Een man heeft in de jaren 2015 en 2016 twee bankrekeningen in Italië aangehouden, waarvan één samen met zijn broer. In zijn aangiften ib/pvv over deze jaren heeft hij geen inkomen uit sparen en beleggen opgegeven. De inspecteur ontvangt in 2019 via internationale uitwisseling informatie over deze buitenlandse tegoeden en vraagt de man om opheldering. De man reageert niet inhoudelijk op herhaalde verzoeken om informatie. Uiteindelijk legt de inspecteur navorderingsaanslagen en vergrijpboeten op over 2015 en 2016, waarbij hij uitgaat van volledige gerechtigdheid van de man tot de Italiaanse banktegoeden. De man stelt dat hij slechts deels gerechtigd is en dat het saldo deels aan een derde toekomt, maar kan dit niet onderbouwen.
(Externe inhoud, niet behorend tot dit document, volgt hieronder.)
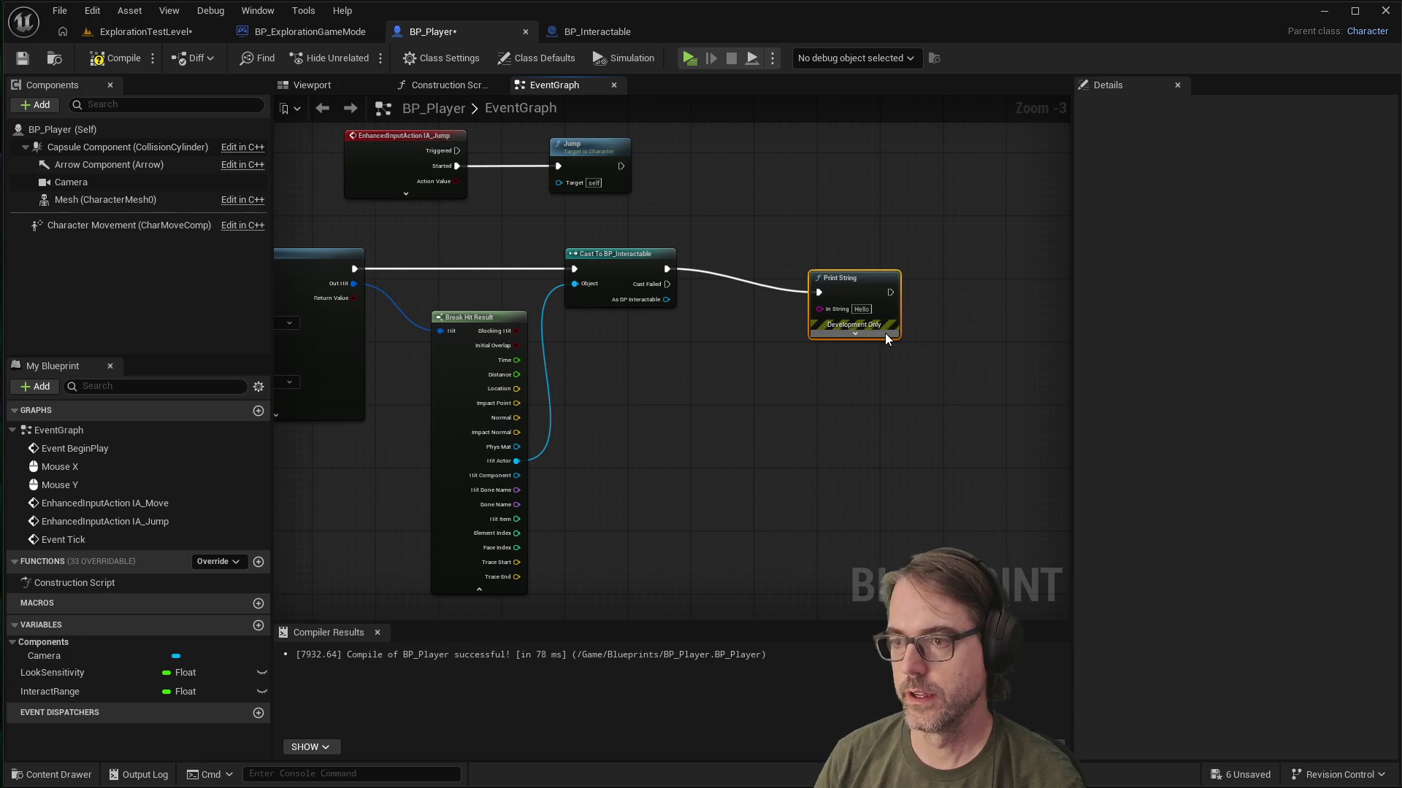
{"action": "type", "text": "Hit"}
{"action": "key", "text": "Return"}
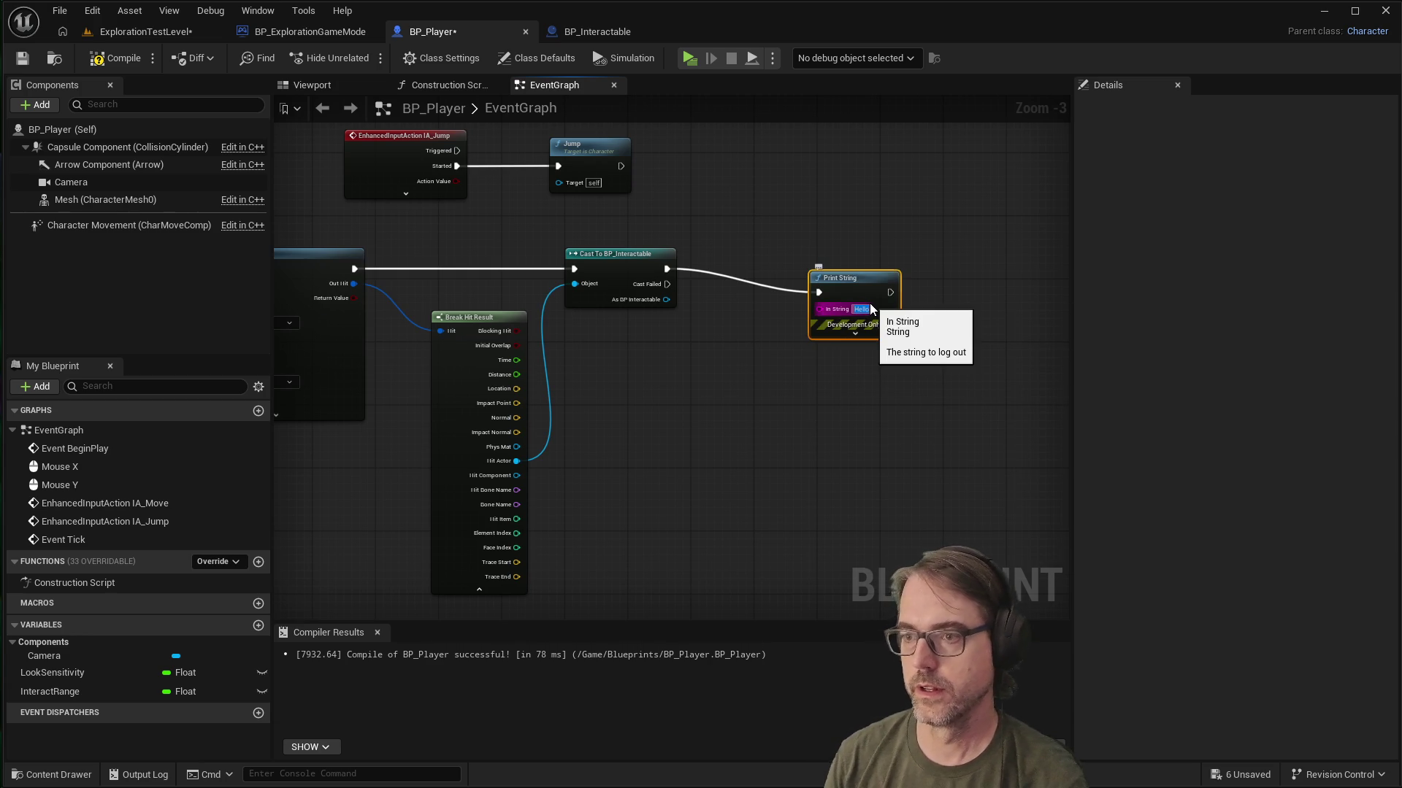
{"action": "left_click", "coordinate": [870, 492]}
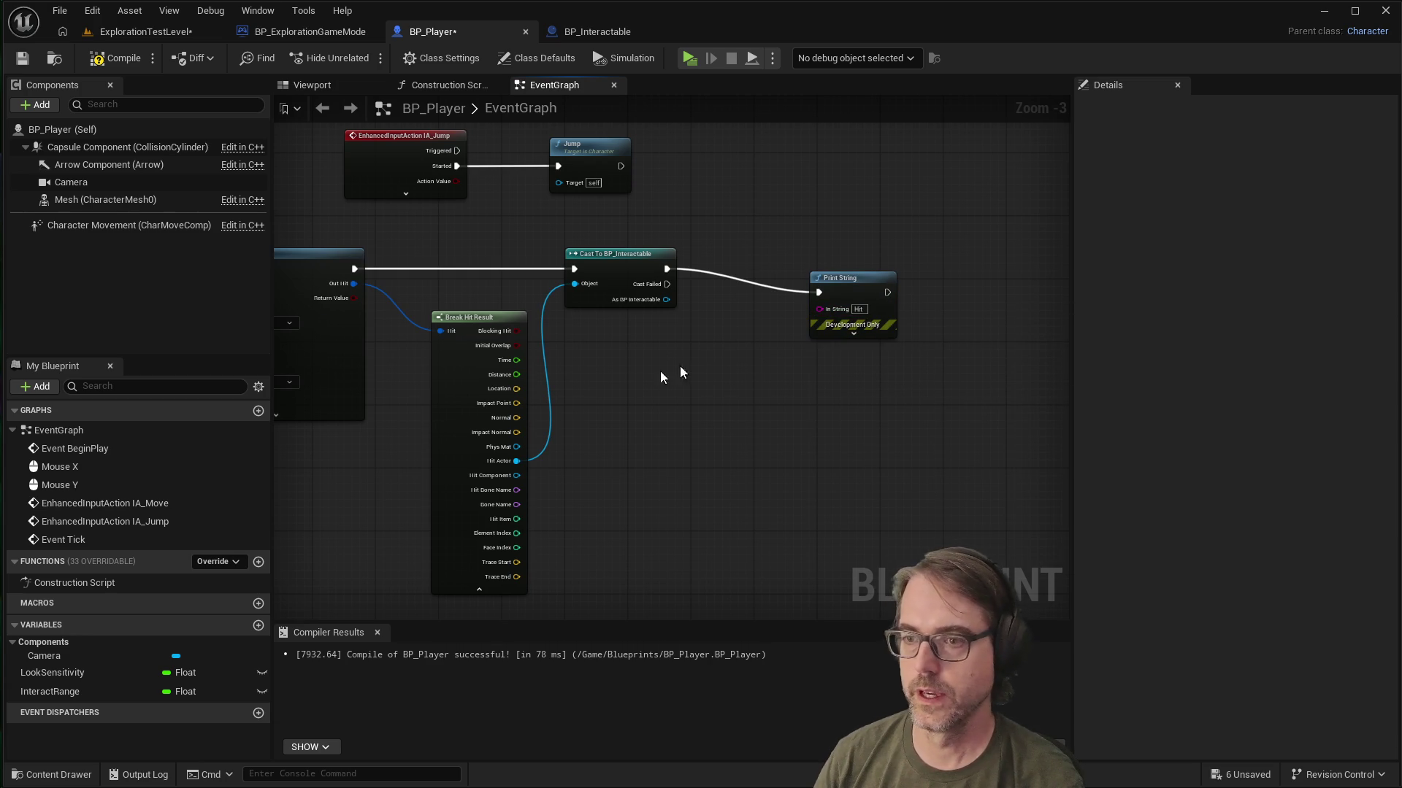
{"action": "left_click", "coordinate": [22, 57]}
Step: Play-test the level, walking toward the white cube to watch 'Hit' print, then stop with Esc
{"action": "left_click", "coordinate": [115, 58]}
{"action": "left_click", "coordinate": [686, 58]}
Navorderingsaanslag vernietigd wegens gebrek aan voortvarendheid Het hof oordeelt dat de inspecteur bij het opleggen van de navorderingsaanslag over 2015 niet voortvarend genoeg heeft gehandeld. De inspecteur had al in maart 2019 voldoende aanwijzingen om een onderzoek te starten, maar wachtte ruim negen maanden met het opvragen van nadere informatie. Omdat deze vertraging niet wordt verklaard, vervalt de bevoegdheid tot navorderen voor 2015. De navorderingsaanslag en de bijbehorende boete en belastingrente over 2015 worden vernietigd.

Aanslag en boete 2016 grotendeels in stand, boete verlaagd Voor 2016 is de navorderingsaanslag binnen de reguliere termijn opgelegd. Het hof vindt aannemelijk dat de man volledig gerechtigd is tot de Italiaanse banktegoeden en dat hij bewust geen box 3-inkomen heeft aangegeven. De inspecteur mag daarom navorderen en een vergrijpboete opleggen. Wel verlaagt het hof de boete tot 150% van de nagevorderde belasting, omdat het element recidive vervalt en de ernst van de overtreding dat rechtvaardigt.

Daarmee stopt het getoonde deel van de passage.